**** GIVEN RECORDS

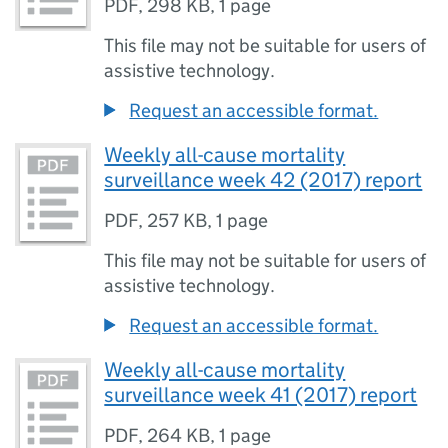
PDF
,
298 KB
,
1 page
This file may not be suitable for users of
assistive technology.
Request an accessible format.
Weekly all-cause mortality
surveillance week 42 (2017) report
PDF
,
257 KB
,
1 page
This file may not be suitable for users of
assistive technology.
Request an accessible format.
Weekly all-cause mortality
surveillance week 41 (2017) report
PDF
,
264 KB
,
1 page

********

The records above are to be copied exactly, with no pictures carried over.

* _RESPONSE AREA_
PDF
,
298 KB
,
1 page
This file may not be suitable for users of
assistive technology.
Request an accessible format.
Weekly all-cause mortality
surveillance week 42 (2017) report
PDF
,
257 KB
,
1 page
This file may not be suitable for users of
assistive technology.
Request an accessible format.
Weekly all-cause mortality
surveillance week 41 (2017) report
PDF
,
264 KB
,
1 page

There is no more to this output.